For those who say the VA already provides these services, remember there is not enough to go around; reinforcements are needed on all fronts in access to care.
As you think of what to put on memorials of honor, remember, for many veterans the sacrifice continues. The “why” for many veterans is not as important as the need to hold on.
Homeless Veteran, Albuquerque
I just love the hypocrisy the neocons have shown in their pathetic scramble to portray VP candidate Sarah Palin as qualified. They have been reduced to claiming now that having five children alone should be more than enough to qualify her for the second-most powerful position in the free world! Let’s face it—it wasn't easy to find a woman who hates women and loves war, so they had to take what they could get—but that by no means makes her qualified. There are certainly more qualified women in the Republican Party, but they’re all old and ugly, so there you go.
Imagine what the Republicans would be saying if she were a Democrat! Just think for a moment about what they’ve been saying about Hillary Clinton (a woman who actually is qualified) for the last two years. Oh, I don't expect most people to recognize this sort of blatant hypocrisy for what it is, because I know many of my fellow Americans occupy a parallel universe where hypocrisy and critical thinking simply don't exist ... but still. I’m just saying.

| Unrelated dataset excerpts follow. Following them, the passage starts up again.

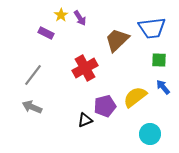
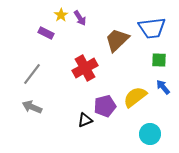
gray line: moved 1 px left, 1 px up
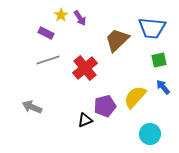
blue trapezoid: rotated 12 degrees clockwise
green square: rotated 14 degrees counterclockwise
red cross: rotated 10 degrees counterclockwise
gray line: moved 16 px right, 14 px up; rotated 35 degrees clockwise
yellow semicircle: rotated 10 degrees counterclockwise
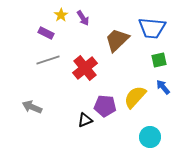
purple arrow: moved 3 px right
purple pentagon: rotated 20 degrees clockwise
cyan circle: moved 3 px down
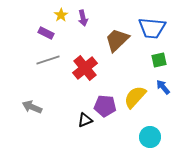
purple arrow: rotated 21 degrees clockwise
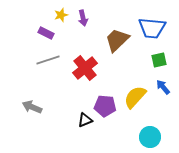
yellow star: rotated 16 degrees clockwise
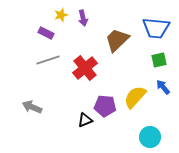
blue trapezoid: moved 4 px right
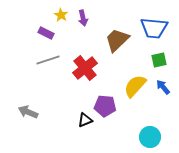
yellow star: rotated 24 degrees counterclockwise
blue trapezoid: moved 2 px left
yellow semicircle: moved 11 px up
gray arrow: moved 4 px left, 5 px down
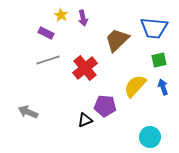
blue arrow: rotated 21 degrees clockwise
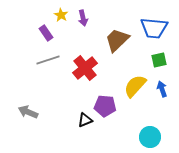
purple rectangle: rotated 28 degrees clockwise
blue arrow: moved 1 px left, 2 px down
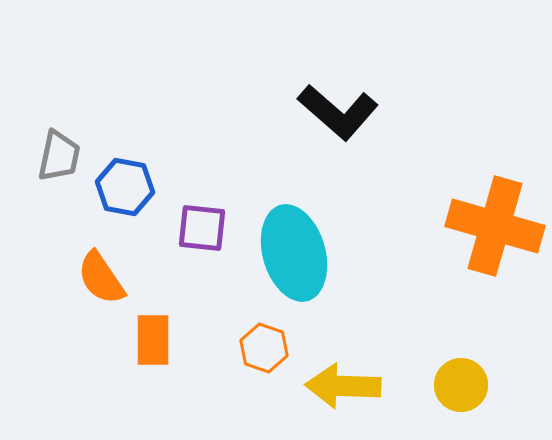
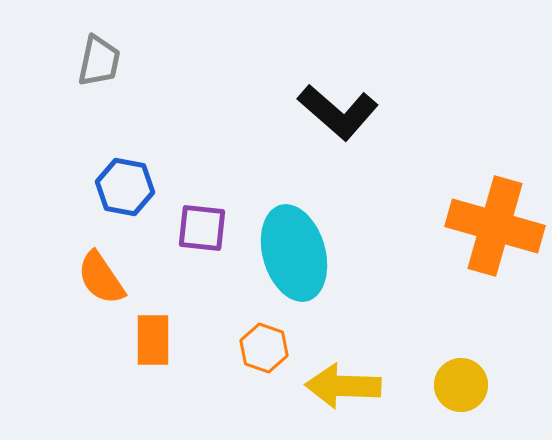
gray trapezoid: moved 40 px right, 95 px up
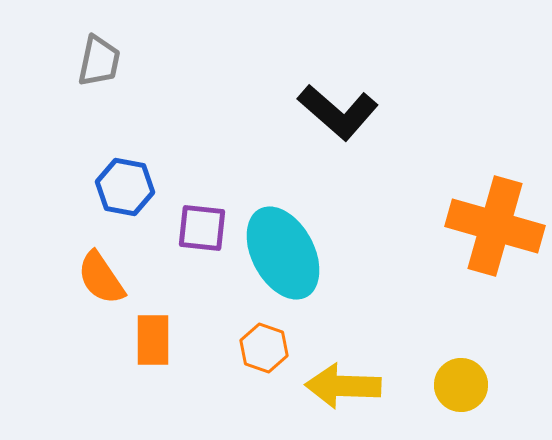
cyan ellipse: moved 11 px left; rotated 12 degrees counterclockwise
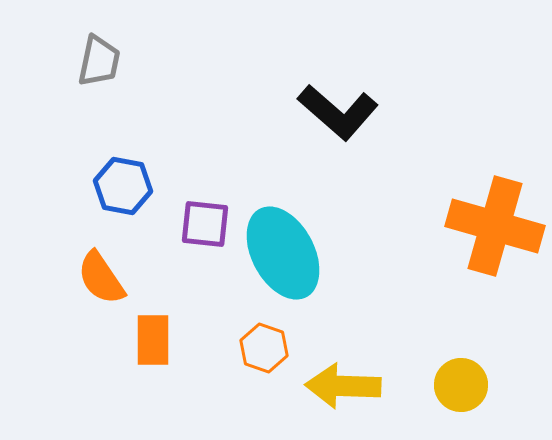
blue hexagon: moved 2 px left, 1 px up
purple square: moved 3 px right, 4 px up
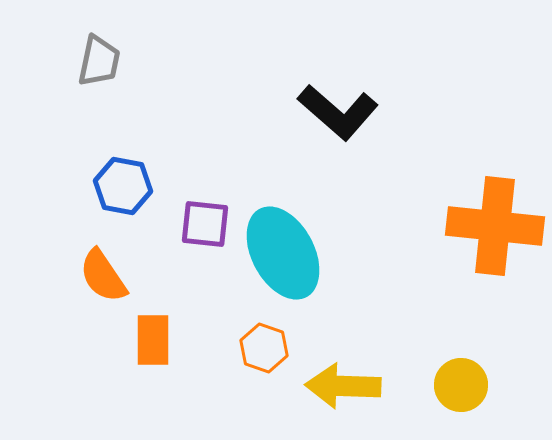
orange cross: rotated 10 degrees counterclockwise
orange semicircle: moved 2 px right, 2 px up
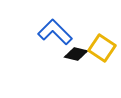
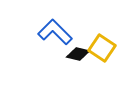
black diamond: moved 2 px right
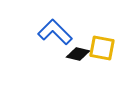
yellow square: rotated 24 degrees counterclockwise
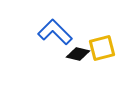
yellow square: rotated 24 degrees counterclockwise
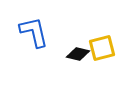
blue L-shape: moved 21 px left; rotated 32 degrees clockwise
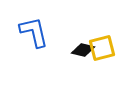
black diamond: moved 5 px right, 4 px up
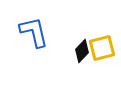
black diamond: moved 1 px left, 1 px down; rotated 60 degrees counterclockwise
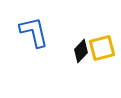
black diamond: moved 1 px left
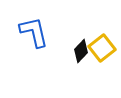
yellow square: rotated 24 degrees counterclockwise
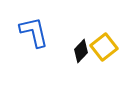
yellow square: moved 2 px right, 1 px up
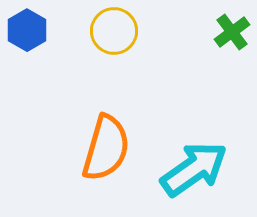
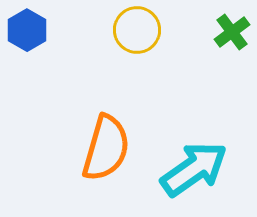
yellow circle: moved 23 px right, 1 px up
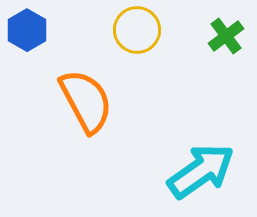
green cross: moved 6 px left, 4 px down
orange semicircle: moved 20 px left, 47 px up; rotated 44 degrees counterclockwise
cyan arrow: moved 7 px right, 2 px down
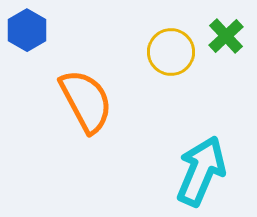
yellow circle: moved 34 px right, 22 px down
green cross: rotated 6 degrees counterclockwise
cyan arrow: rotated 32 degrees counterclockwise
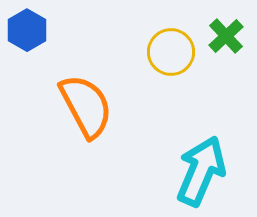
orange semicircle: moved 5 px down
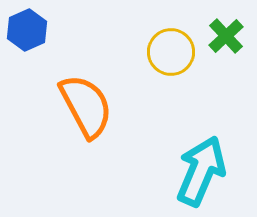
blue hexagon: rotated 6 degrees clockwise
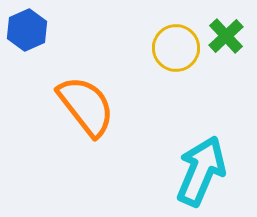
yellow circle: moved 5 px right, 4 px up
orange semicircle: rotated 10 degrees counterclockwise
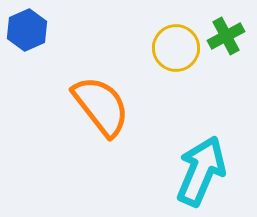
green cross: rotated 15 degrees clockwise
orange semicircle: moved 15 px right
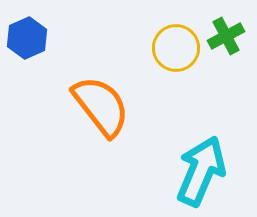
blue hexagon: moved 8 px down
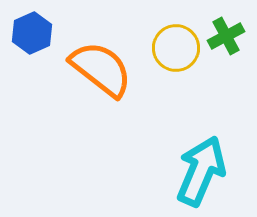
blue hexagon: moved 5 px right, 5 px up
orange semicircle: moved 37 px up; rotated 14 degrees counterclockwise
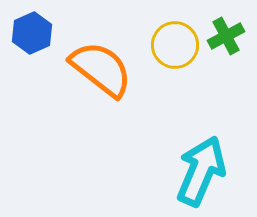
yellow circle: moved 1 px left, 3 px up
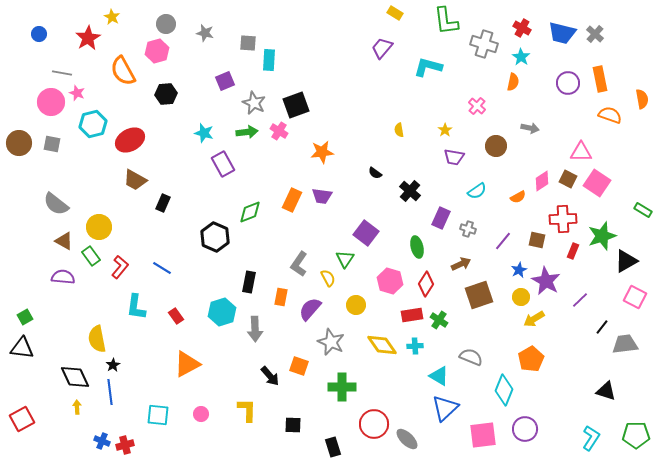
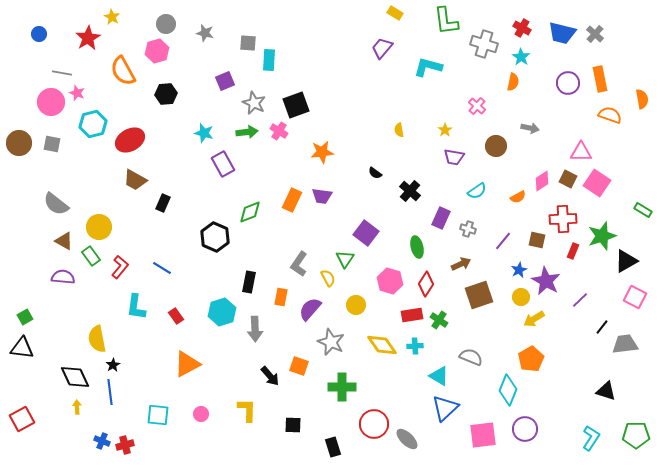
cyan diamond at (504, 390): moved 4 px right
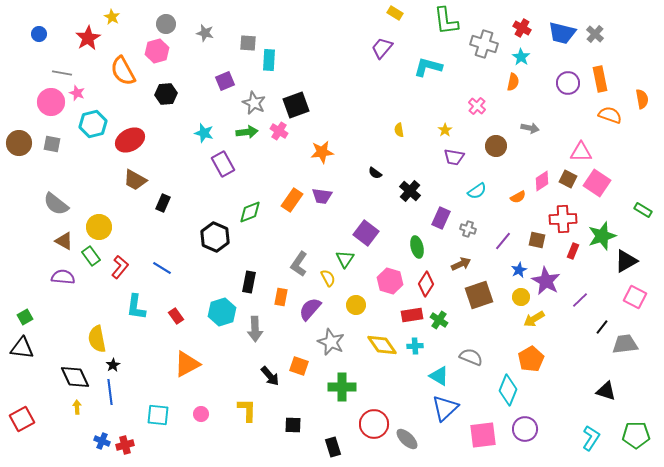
orange rectangle at (292, 200): rotated 10 degrees clockwise
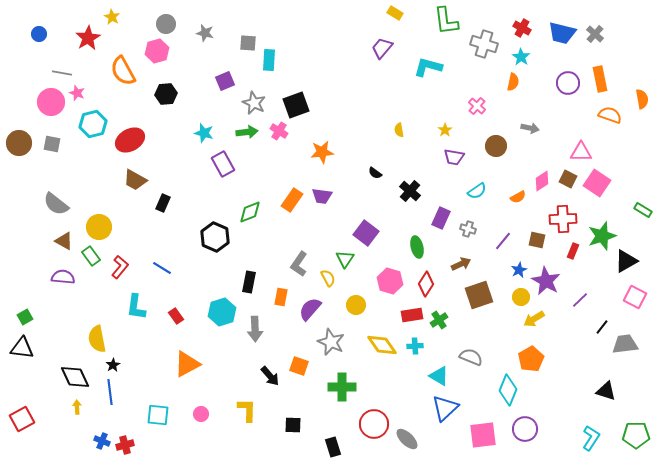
green cross at (439, 320): rotated 24 degrees clockwise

Palin's choice as VP is a cynical slap in the face to the women of this country. The Repubs actually assume women are dumb enough to vote for a woman—any woman—just because she’s a woman. Fortunately, none of the women I know are that stupid. They see it for what it is—a cynical ploy to pander to disgruntled former Clinton supporters. And also because a lot of really lonely men think she's "hot." Apparently, just being hot is the only qualification she needs for the likes of the Limbaugh crowd. How pathetic is that?
The women I know aren't interested in voting for just any woman simply because of her gender. They want to vote for an experienced, competent woman whose knowledge and accomplishments can stand up to any man's—not someone they have to make excuses for.
[Re: Blog, “Retrospeculative #3: Red Dawn,” Sept. 12] All I ever wanted to be was a Wolverine. I hope I one day will get the chance. If I can't be a Wolverine, I want to be a bouncer at a Road House. If I can't be a bouncer at a Road House, I want to teach Dirty Dancing at a Catskills resort. I wonder if I have a Ghost of a chance.